"Korupsinya tak seberapa..."
Konon kira-kira begitu pernyataan seorang capres pada suatu sesi debat dalam kontes memperebutkan kursi paling diimpikan di sebuah negeri. Sontak ramai di media nyata dan maya. Sang capres dituding oleh kubu lawan sebagai seorang yang toleran terhadap korupsi. Dari kubunya sendiri hadir pengawal yang membantah bahwa pernyataan itu dimaksudkan membenarkan perilaku korupsi.
Kubu lawan menganggap sang capres melakukan blunder. Bahkan diibaratkan sebagai tendangan bunuh diri ke gawang sendiri dalam pertandingan sepak bola.

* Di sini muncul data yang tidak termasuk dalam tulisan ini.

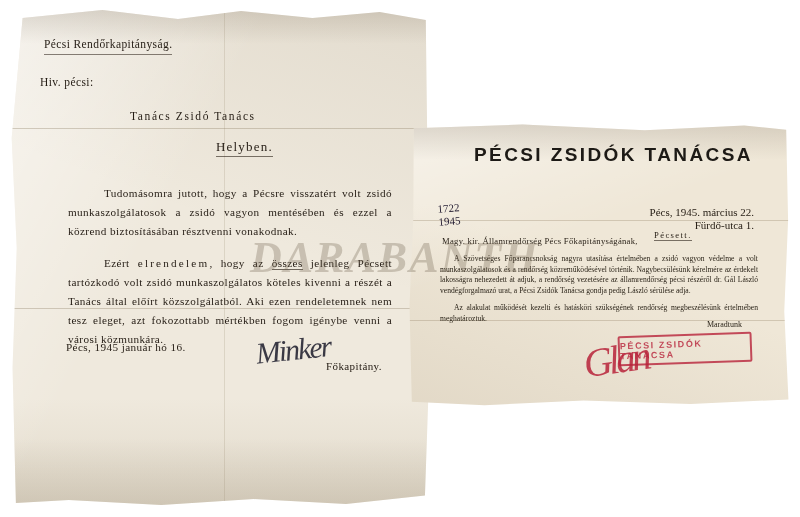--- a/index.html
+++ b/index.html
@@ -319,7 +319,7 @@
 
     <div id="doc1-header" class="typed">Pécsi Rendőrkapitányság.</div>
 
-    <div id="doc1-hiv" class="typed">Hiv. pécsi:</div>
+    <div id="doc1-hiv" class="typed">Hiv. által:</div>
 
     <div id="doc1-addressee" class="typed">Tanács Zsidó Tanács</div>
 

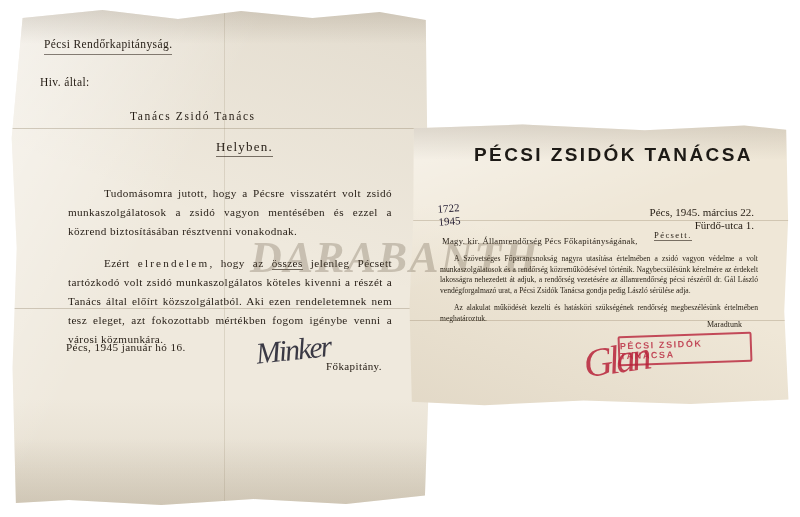--- a/index.html
+++ b/index.html
@@ -321,7 +321,7 @@
 
     <div id="doc1-hiv" class="typed">Hiv. által:</div>
 
-    <div id="doc1-addressee" class="typed">Tanács Zsidó Tanács</div>
+    <div id="doc1-addressee" class="typed">Pécsi Zsidó Zsidó</div>
 
     <div id="doc1-place" class="typed">Helyben.</div>
 

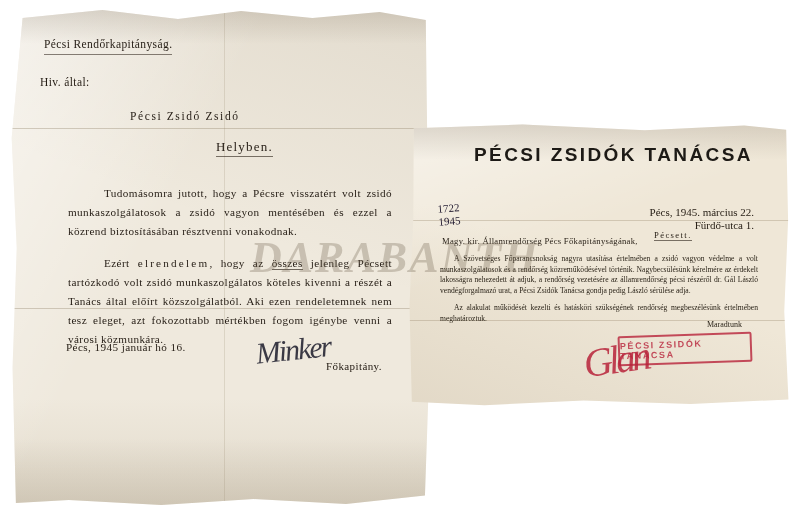--- a/index.html
+++ b/index.html
@@ -95,7 +95,7 @@
     position: absolute;
     left: 206px;
     top: 131px;
-    font-size: 13px;
+    font-size: 16px;
     letter-spacing: 1.2px;
     border-bottom: 1px solid rgba(40,30,20,0.6);
     padding-bottom: 1px;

Kesalahan ini akan dibayar dengan beralihnya dukungan dari sang capres ke pesaingnya. Begitu logika sederhana orang-orang baik yang naif.
Begini logika mereka:
P1 : Para pemilih benci korupsi
P2 : Capres X ramah terhadap korupsi
Kesimpulan : Para pemilih tidak akan memilih Capres X.
Logika yang valid, seandainya premisnya benar. Benarkah para pemilih benci korupsi ?
Apa yang dimaksud dengan "para" ? 100% pemilih, 58% pemilih, 47% pemilih ?
Apa yang dimaksud dengan "benci" korupsi ? Mengatakan "benci", "tidak suka", dan kata-kata sejenisnya ? Bukankah banyak koruptor, sebelum tertangkap, juga bilang benci korupsi ? Â
Apa yang dimaksud dengan "korupsi" ? Bukankah banyak koruptor, saat tertangkap, juga menyangkal bahkan bersumpah demi Tuhan tidak melakukan tindak pidana korupsi ?
Korupsi adalah keseharian yang sudah lama ditoleransi oleh banyak orang. Memberi tips di kelurahan sebagai "uang kopi" tidak dianggap sebagai gratifikasi, padahal kalau tidak ada janji atau persekot uang kopi, urusan bisa tak beres-beres, berlama-lama dan dipingpong kesana kemari. Urusan izin-izin terkait usaha dibuat sulit, tapi bisa menjadi sangat mudah dan cepat kalau lewat biro swasta perizinan.Â
Bahkan ada satu surat izin  yang secara prosedur sangat ketat pengawasannya (pakai praktik segala) dengan mudah didapatkan seorang teman yang menggunakan jalur khusus (dengan membayar, tentunya). TST. Tahu sama tahu. Jangan bilang itu korupsi.